2:00pm, Sat 26 Feb 2000
Short Review: Competent
Dark Love consisted of 2 plays by English playwright Harold Pinter, and were presented in a very “english” manner which suited both plays well. Billed as a “psycho-sexual voyage”, neither of the plays really approached that description, but proved to be entertaining nonetheless.
- The Lover
- This was the better of the two works, due in no small part to the great script – very clever writing. Martin Welsh is excellent, giving his character a great refinement and dignity. Kerry-Anne James is adequate, but appears less self assured in her delivery.
This piece is at its’ best when the characters allowed extended, pregnant pauses in between their lines. Though this had a very stoccato effect, it heightened the tensions present in the play.
- Ashes to Ashes
- The playbill cites this as being the “more cerebral” of the two plays, and it wasn’t far wrong. No pauses between delivery here – Kerry-Anne James (looking far more at home here) and director Glen Christie churned through the dialogue at a steady rate. Whilst a “deeper” piece of work, unfortunately there was no real tension generated between the characters.
Overall, this pair of plays provides an interesting introduction to Pinter’s work. Whilst not outstanding, this local production was competent and entertaining.
The Foreign Legion (Cartoons)
11:59pm, Fri 25 Feb 2000
Short Review: Enticing
The promo info tells all there is to know about this one-man show, but TJ Dawe’s delivery is incredible. Whilst the plot does appear to be both minimalistic, and indeed the performance peters out to a trite ending, it is the journey that Dawe takes you on that makes this show the first big show for this Fringe.
Dawe has the spectacular ability to turn the audience on a 10 cent piece – so while the majority of the performance is devoted to pure, gut-wrenching laughter, he occasionally reminds all present that there is sorrow to be found, too – for a second – then it’s back to the laughter. The manner in which Dawe controls this pacing of this show simply must be seen.
The Entire Contents of the Refrigerator
9:15pm, Fri 25 Feb 2000
Short Review: Captivating
20 characters? In an hour? Uni maths tells me that this is an average of 3 minutes each, but some characters get far more (and some, far less) of an opportunity to show themselves. Casey Stewart-Lindley does a great job of bringing all her persona – both minor and major – to life, using little more than a broom and a block of wood for props.

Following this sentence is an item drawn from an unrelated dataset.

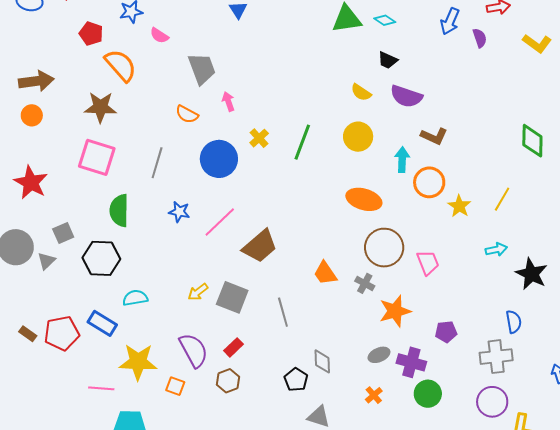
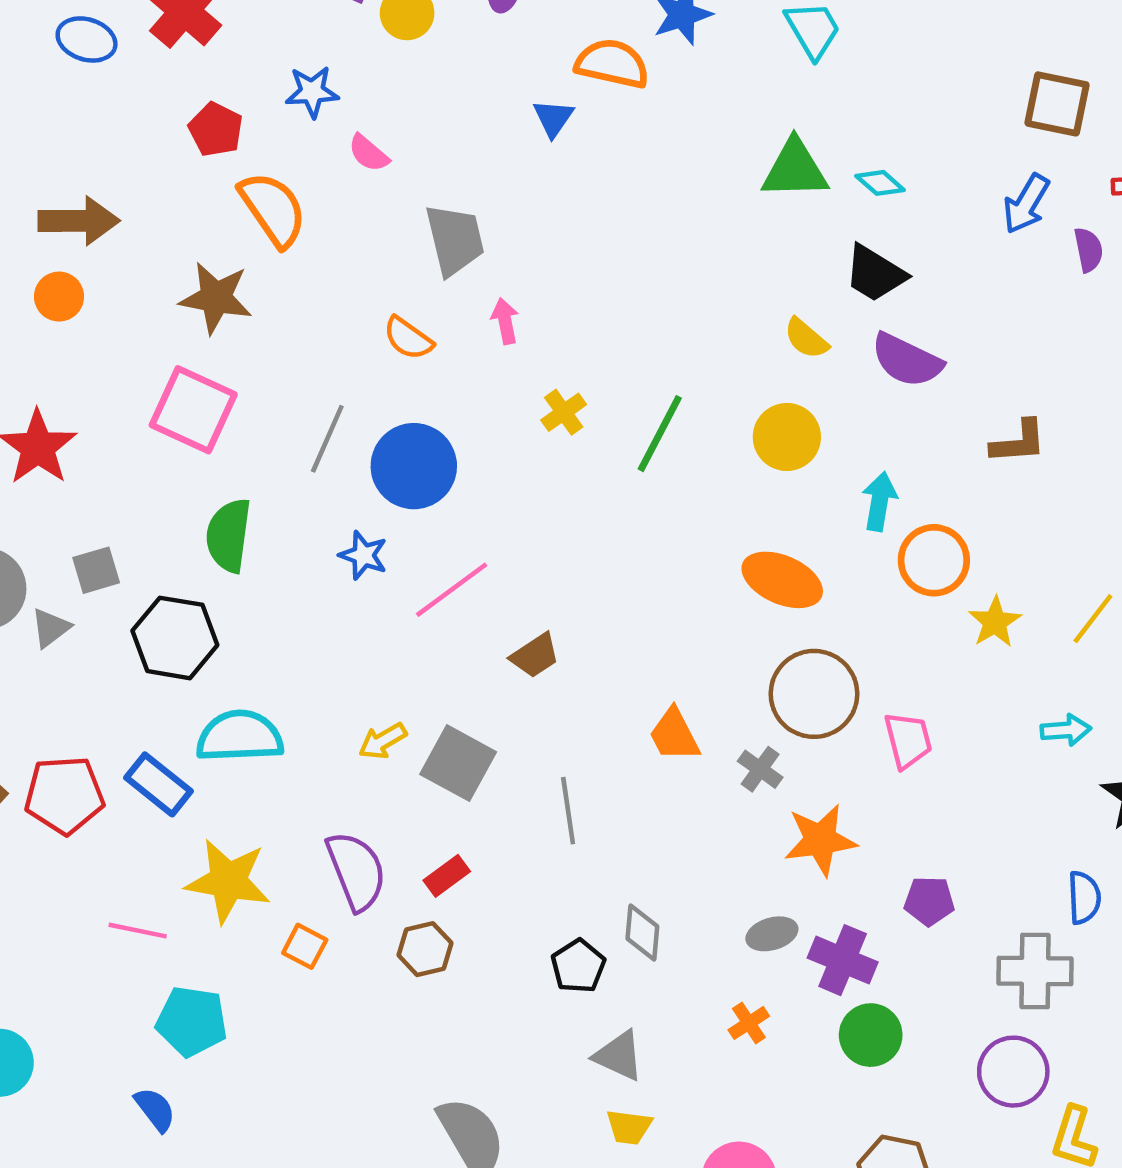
black trapezoid: (388, 60) -> (875, 274), size x1.4
brown L-shape: (434, 136) -> (1018, 442), moved, turned -36
blue circle: (219, 159) -> (414, 466), moved
brown trapezoid: (260, 246) -> (535, 656), size x0.6
cyan semicircle: (135, 298) -> (240, 736), size x1.5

Whilst the only thread between the characters seemd to be a malaise or grief, this show shouldn’t be seen as a contiguous “story” – more as one major piece (the woman infatuated with the sax player upstairs) fragmented by a bunch of smaller monologues. This, however, does not detract from the spectacle – this is a great performance piece by Stewart-Lindley.
The Vagina Monologues
8:30pm, Wed 23 Feb 2000
Short Review: Vagina!
A gentle way to start FF2000. Colette Mann was in great form, waxing lyrical about the vagina, and dropping into a multitude of characters discussing their own vaginas. On the whole, this was quite an amusing piece, with a few small problems: one, it tended to be a little self-indulgent at times, and the “reclaiming” of the C-word was completely unnecessary; two, there were a few opening night nerves about which were, for the large part, ignored by the generally supportive audience; and finally, the script seemed a little uneven – the sole “serious” monologue stood out like a sore thumb in amongst the other, more amusing, characters.
In general, a fun enough evening – certainly worth a bash if you’ve got an interested SO and want the excuse to say “vagina” a lot, or yell out the C-word with a hundred or so other people (how cathartic!).